Friday, May 22, 2009

parasite lessons

This is from Trevor Eisler, a dad who has written "a parent to parent argument for Montessori education.":

"Parasite lessons constitute what John Taylor Gatto calls 'a national curriculum.' He lists, with anger and regret you can almost taste, the seven awful lessons he realized he was actually teaching, even as he was being praised as an award-winning English teacher:

1. Confusion...Everything I teach is out of context...Behind the patchwork quilt of school sequences and the school obsession with facts and theories, the age-old human search for meaning lies well concealed....

3.Indifference...I teach children not to care too much about anything, even though they want to make it appear that they do...I do it by demanding that they become totally involved in my lessons, jumping up and down in their seats with anticipation...But when the bell rings, I insist they drop whatever it is we have been doing and proceed quickly to the next work station...Nothing important is ever finished in my class not in any class I know of.

4. Emotional dependency...By stars and red checks, smiles and frowns, honors, and disgraces, I teach kids to surrender their will...Individuality is a contradiction of class theory, a curse to all systems of classification.

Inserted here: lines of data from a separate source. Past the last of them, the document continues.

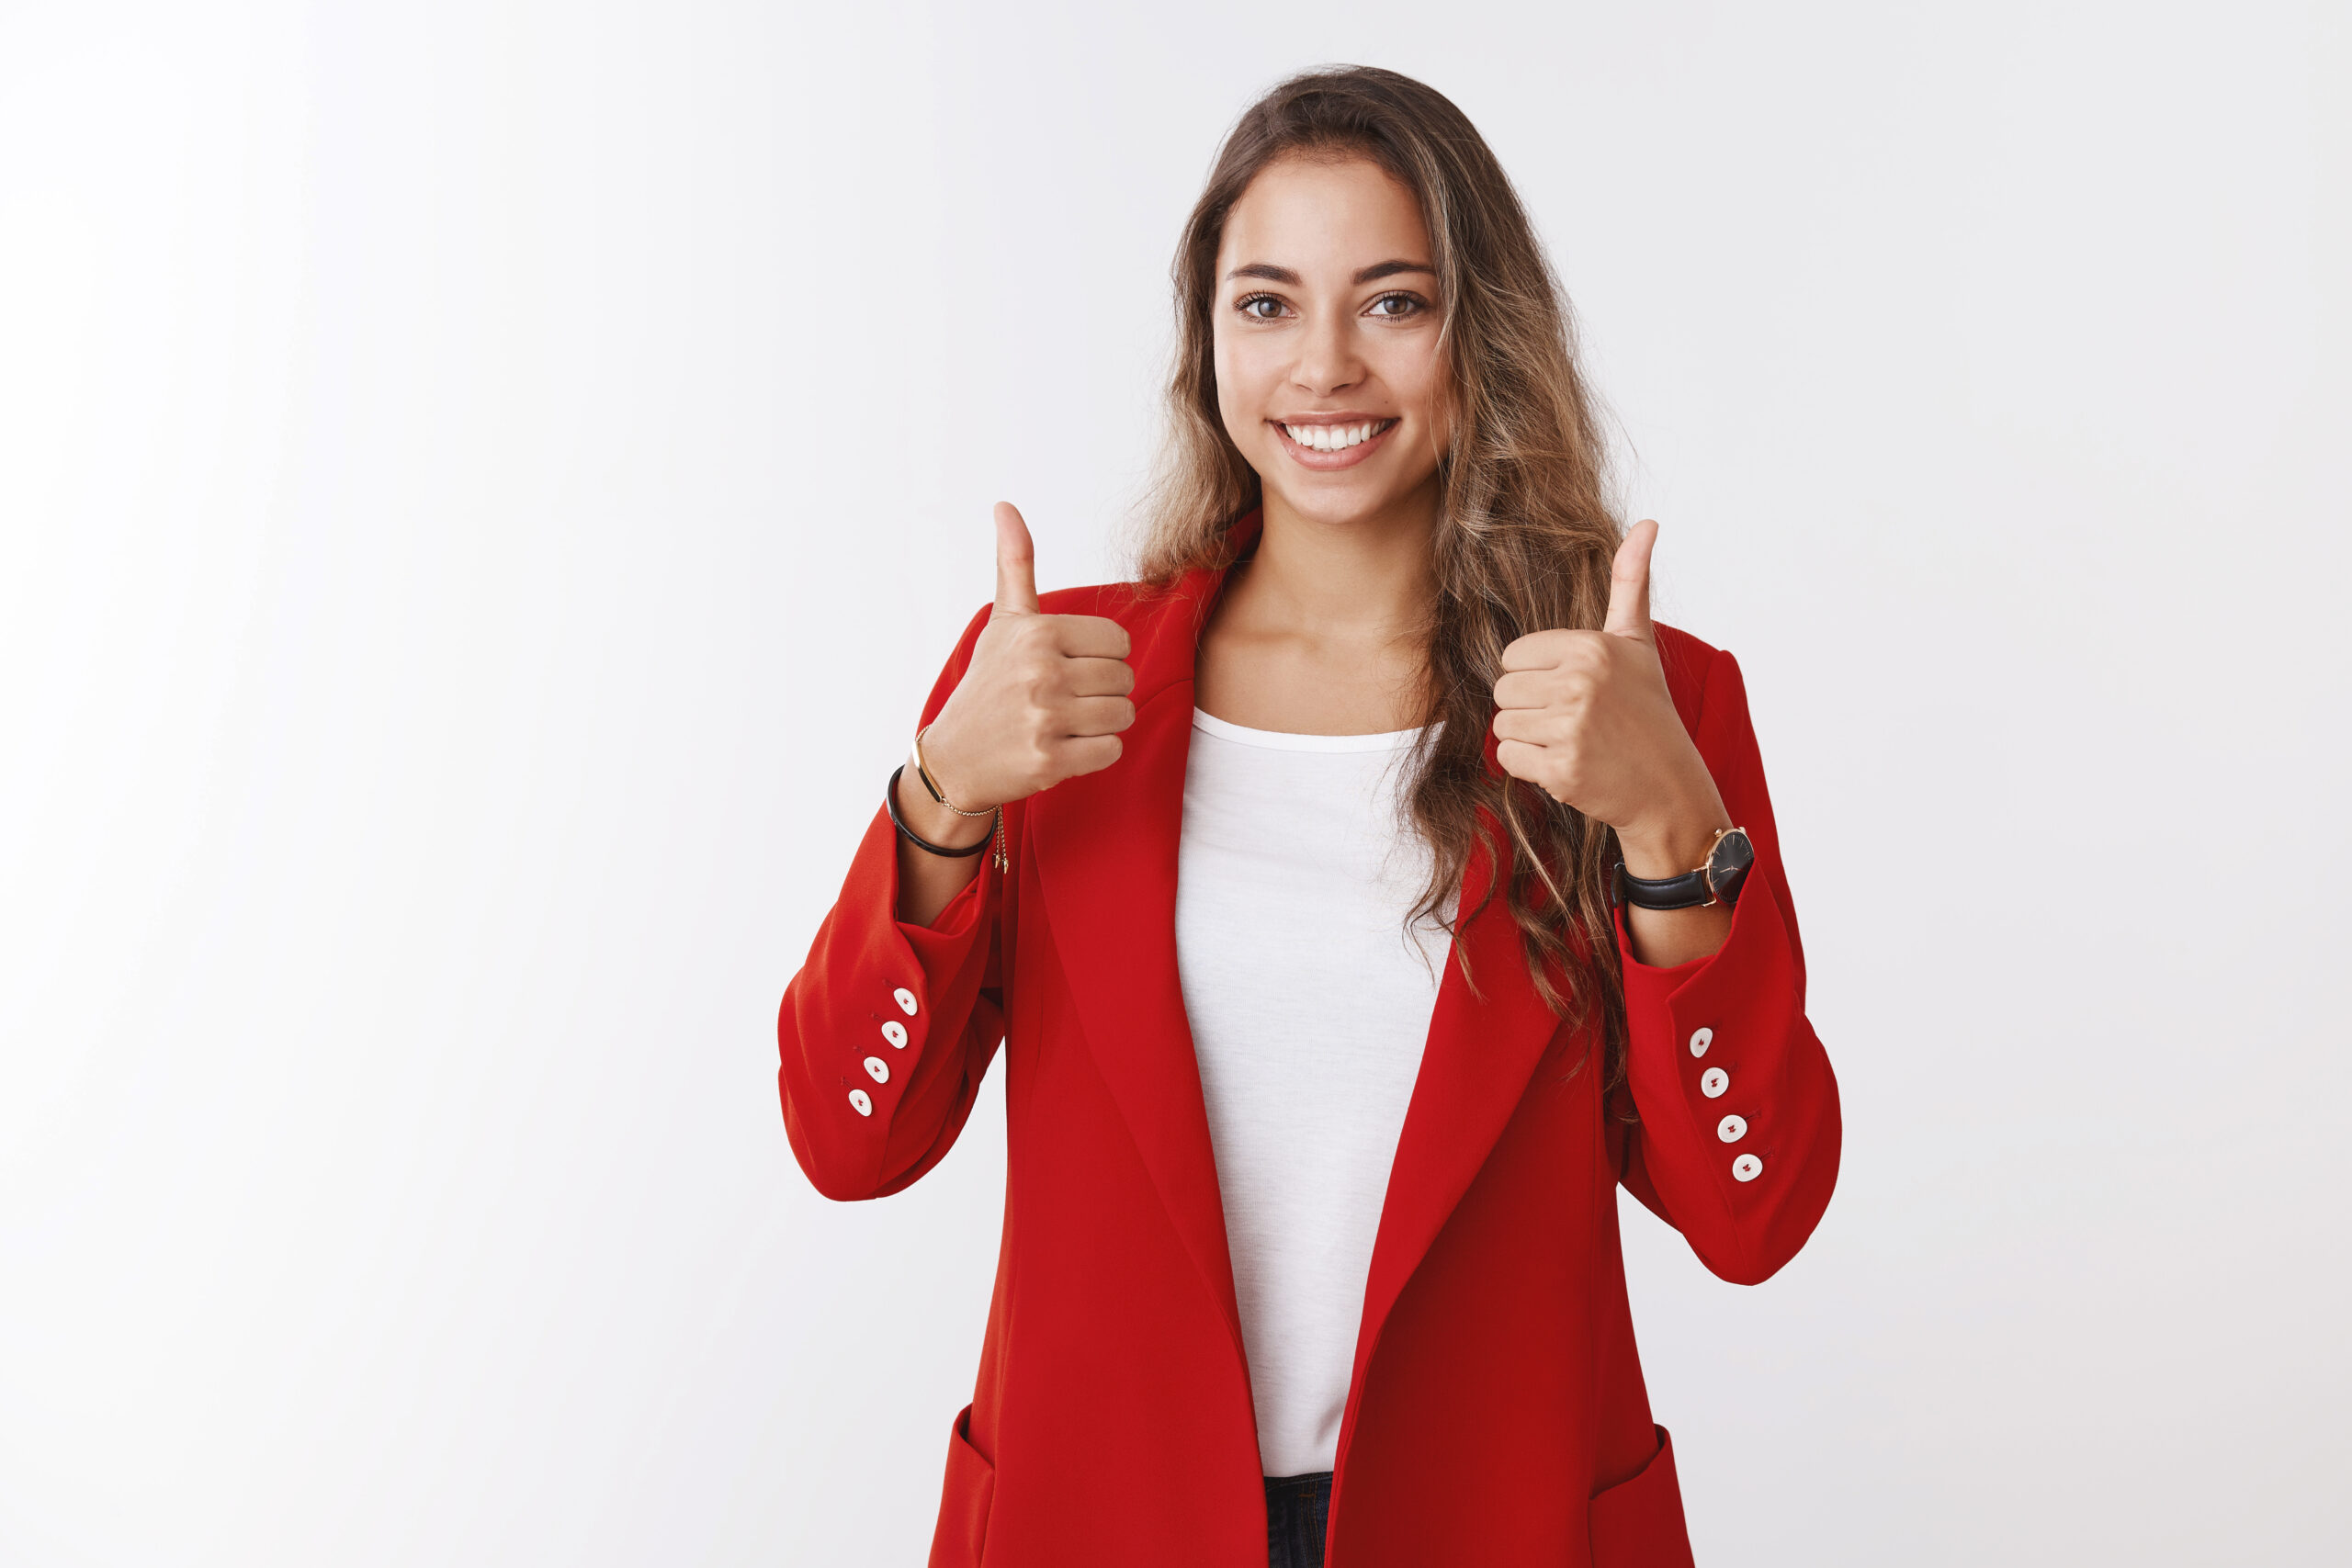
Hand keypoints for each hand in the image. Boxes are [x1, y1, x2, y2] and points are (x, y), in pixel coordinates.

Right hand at [915, 502, 1136, 812]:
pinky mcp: (1050, 761)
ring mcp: (1045, 719)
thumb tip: (1005, 505)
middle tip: (1065, 698)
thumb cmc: (989, 684)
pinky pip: (1111, 750)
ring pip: (1123, 714)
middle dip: (1103, 691)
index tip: (1069, 666)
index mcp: (1038, 633)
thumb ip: (1015, 563)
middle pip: (1124, 677)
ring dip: (1102, 722)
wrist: (955, 756)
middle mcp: (1041, 672)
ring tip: (1066, 722)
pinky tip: (1063, 746)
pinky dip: (1095, 753)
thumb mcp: (1003, 621)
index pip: (1118, 640)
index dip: (1101, 656)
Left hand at [1490, 520, 1728, 875]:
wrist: (1668, 787)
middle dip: (1529, 708)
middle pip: (1503, 691)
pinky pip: (1508, 758)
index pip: (1513, 656)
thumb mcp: (1638, 643)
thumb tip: (1647, 523)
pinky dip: (1530, 767)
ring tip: (1572, 741)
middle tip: (1574, 721)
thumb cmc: (1646, 711)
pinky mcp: (1561, 769)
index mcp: (1592, 647)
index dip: (1535, 676)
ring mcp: (1571, 727)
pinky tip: (1567, 765)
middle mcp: (1581, 683)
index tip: (1572, 690)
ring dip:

5. Intellectual dependency...I teach [that] good students wait for a teacher to tell them what to do. It is the most important lesson, that we must wait for other people, better trained than ourselves, to make the meanings of our lives.

6. Provisional self-esteem...I teach that a kid's self-respect should depend on expert opinion. My kids are constantly evaluated and judged...A monthly report...is sent into a student's home...[indicating]down to a single percentage point, how dissatisfied with the child a parent should be...Self-evaluation is never considered a factor...People need to be told what they are worth.

7. One can't hide...I teach students they are always...under constant surveillance...Students are encouraged to tattle on each other or even to tattle on their own parents...I assign...homework so that the effect of surveillance...travels into private households, where students might otherwise use free time to learn something unauthorized from a father or mother, by exploration, or by apprenticing to some wise person in the neighborhood."

New York City teacher of the year three times. New York State teacher of the year. This is what he says he was really teaching...the unconscious curriculum...how we learn shapes who we become.